▶ [Description of the task]: When the line containing "is an image" appears in the entries below, begin printing there and stop after the line containing "photomicrograph of renal"; print each of those lines exactly and no other line.

▶ [Dataset]:
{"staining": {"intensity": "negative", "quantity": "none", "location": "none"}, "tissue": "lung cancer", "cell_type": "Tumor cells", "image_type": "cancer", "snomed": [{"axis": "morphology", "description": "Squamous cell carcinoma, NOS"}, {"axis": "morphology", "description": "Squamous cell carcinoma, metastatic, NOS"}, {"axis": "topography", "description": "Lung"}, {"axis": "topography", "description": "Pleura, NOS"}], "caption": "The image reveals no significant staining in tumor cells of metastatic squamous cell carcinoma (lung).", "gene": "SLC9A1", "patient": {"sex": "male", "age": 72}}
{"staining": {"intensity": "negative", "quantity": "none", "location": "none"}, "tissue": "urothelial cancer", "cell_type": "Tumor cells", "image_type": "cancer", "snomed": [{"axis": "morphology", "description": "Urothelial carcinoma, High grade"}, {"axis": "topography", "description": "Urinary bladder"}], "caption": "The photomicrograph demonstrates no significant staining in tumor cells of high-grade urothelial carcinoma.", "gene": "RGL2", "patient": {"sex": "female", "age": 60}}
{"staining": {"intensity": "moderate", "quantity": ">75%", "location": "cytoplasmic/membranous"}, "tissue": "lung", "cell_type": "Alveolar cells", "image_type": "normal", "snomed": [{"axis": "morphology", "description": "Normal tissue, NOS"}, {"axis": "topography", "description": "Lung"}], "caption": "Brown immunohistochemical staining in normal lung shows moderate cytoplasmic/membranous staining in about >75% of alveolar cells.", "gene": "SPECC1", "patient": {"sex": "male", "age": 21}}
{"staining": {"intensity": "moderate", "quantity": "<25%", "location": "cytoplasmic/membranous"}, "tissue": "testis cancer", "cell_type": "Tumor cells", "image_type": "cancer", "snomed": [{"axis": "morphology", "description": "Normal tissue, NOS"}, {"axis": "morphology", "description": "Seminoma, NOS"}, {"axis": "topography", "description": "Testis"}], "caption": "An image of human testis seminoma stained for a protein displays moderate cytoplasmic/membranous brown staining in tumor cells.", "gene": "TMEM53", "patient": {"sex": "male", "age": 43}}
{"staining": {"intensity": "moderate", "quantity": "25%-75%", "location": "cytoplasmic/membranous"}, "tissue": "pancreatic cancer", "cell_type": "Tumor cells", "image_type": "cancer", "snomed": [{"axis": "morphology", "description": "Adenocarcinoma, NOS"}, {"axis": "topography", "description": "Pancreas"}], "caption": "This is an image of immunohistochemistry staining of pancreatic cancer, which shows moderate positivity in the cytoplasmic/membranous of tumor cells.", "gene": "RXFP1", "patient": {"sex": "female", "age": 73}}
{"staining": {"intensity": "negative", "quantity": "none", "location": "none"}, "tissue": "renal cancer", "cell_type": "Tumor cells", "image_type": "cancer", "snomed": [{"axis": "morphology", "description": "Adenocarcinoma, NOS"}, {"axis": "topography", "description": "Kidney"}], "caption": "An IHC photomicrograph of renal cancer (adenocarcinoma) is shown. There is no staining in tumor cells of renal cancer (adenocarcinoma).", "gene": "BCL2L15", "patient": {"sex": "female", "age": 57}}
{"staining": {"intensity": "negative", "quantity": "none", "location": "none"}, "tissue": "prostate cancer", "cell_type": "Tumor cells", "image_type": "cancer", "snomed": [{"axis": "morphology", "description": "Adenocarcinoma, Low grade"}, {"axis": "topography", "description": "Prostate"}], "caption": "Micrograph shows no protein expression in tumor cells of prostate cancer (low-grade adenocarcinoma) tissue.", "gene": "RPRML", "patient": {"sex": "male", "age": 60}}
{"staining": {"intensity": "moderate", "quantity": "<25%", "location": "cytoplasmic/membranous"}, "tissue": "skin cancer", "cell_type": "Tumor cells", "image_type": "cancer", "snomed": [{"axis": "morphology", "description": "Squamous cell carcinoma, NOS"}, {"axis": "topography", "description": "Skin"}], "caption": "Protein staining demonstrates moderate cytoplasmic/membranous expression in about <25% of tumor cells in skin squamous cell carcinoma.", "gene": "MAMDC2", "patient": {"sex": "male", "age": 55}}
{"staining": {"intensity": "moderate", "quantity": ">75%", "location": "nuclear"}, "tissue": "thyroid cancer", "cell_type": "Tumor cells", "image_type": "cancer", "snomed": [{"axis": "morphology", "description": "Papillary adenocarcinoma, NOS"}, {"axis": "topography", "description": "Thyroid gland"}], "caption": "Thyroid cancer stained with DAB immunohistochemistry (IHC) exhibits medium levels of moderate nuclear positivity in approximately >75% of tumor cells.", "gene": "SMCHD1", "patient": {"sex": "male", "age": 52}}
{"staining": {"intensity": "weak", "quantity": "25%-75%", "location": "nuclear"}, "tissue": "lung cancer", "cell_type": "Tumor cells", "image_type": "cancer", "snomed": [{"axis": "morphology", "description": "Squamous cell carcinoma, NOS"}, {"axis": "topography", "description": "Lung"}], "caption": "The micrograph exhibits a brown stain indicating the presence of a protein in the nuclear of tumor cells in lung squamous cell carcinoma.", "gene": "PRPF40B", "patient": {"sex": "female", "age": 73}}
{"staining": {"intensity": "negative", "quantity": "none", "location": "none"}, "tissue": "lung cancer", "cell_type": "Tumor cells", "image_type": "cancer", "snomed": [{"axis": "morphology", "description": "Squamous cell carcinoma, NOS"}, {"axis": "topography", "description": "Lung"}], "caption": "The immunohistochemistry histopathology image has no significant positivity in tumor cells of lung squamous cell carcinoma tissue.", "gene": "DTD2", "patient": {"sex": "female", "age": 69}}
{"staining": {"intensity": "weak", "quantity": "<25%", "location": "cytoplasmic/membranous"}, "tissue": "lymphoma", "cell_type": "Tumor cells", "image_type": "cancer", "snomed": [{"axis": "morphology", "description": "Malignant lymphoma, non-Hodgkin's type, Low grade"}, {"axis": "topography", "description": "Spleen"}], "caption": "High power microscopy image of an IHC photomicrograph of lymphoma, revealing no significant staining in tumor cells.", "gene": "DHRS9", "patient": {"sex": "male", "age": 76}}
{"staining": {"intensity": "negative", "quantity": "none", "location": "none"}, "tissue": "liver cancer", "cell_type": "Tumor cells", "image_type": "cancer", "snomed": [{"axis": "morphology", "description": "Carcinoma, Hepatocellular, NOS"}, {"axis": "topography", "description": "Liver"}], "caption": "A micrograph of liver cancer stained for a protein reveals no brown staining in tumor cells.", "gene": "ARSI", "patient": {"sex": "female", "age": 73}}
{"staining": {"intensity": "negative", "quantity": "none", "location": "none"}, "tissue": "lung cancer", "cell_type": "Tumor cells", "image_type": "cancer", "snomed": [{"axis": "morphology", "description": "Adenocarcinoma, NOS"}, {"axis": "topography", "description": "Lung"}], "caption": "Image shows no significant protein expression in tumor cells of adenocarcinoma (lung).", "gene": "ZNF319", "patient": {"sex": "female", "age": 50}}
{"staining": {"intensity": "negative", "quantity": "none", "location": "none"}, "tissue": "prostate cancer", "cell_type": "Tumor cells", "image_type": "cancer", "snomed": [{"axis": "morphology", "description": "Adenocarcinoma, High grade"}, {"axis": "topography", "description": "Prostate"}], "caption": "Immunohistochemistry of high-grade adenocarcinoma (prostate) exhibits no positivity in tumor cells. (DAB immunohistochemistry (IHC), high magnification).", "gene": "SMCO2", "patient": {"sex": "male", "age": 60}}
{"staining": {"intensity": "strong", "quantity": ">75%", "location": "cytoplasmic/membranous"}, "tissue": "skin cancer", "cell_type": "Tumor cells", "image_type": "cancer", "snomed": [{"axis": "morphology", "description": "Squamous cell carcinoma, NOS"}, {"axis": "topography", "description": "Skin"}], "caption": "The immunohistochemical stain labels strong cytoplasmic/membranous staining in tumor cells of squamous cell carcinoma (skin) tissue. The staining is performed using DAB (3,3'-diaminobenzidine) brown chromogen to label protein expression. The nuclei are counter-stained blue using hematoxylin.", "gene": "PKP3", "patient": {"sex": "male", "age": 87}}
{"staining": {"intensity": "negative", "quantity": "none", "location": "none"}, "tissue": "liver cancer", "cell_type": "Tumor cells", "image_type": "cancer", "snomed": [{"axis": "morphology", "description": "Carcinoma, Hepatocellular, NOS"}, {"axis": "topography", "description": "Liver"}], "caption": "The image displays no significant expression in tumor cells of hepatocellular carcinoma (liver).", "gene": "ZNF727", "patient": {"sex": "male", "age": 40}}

▶ [Answer for this exercise]:
{"staining": {"intensity": "moderate", "quantity": "25%-75%", "location": "cytoplasmic/membranous"}, "tissue": "pancreatic cancer", "cell_type": "Tumor cells", "image_type": "cancer", "snomed": [{"axis": "morphology", "description": "Adenocarcinoma, NOS"}, {"axis": "topography", "description": "Pancreas"}], "caption": "This is an image of immunohistochemistry staining of pancreatic cancer, which shows moderate positivity in the cytoplasmic/membranous of tumor cells.", "gene": "RXFP1", "patient": {"sex": "female", "age": 73}}
{"staining": {"intensity": "negative", "quantity": "none", "location": "none"}, "tissue": "renal cancer", "cell_type": "Tumor cells", "image_type": "cancer", "snomed": [{"axis": "morphology", "description": "Adenocarcinoma, NOS"}, {"axis": "topography", "description": "Kidney"}], "caption": "An IHC photomicrograph of renal cancer (adenocarcinoma) is shown. There is no staining in tumor cells of renal cancer (adenocarcinoma).", "gene": "BCL2L15", "patient": {"sex": "female", "age": 57}}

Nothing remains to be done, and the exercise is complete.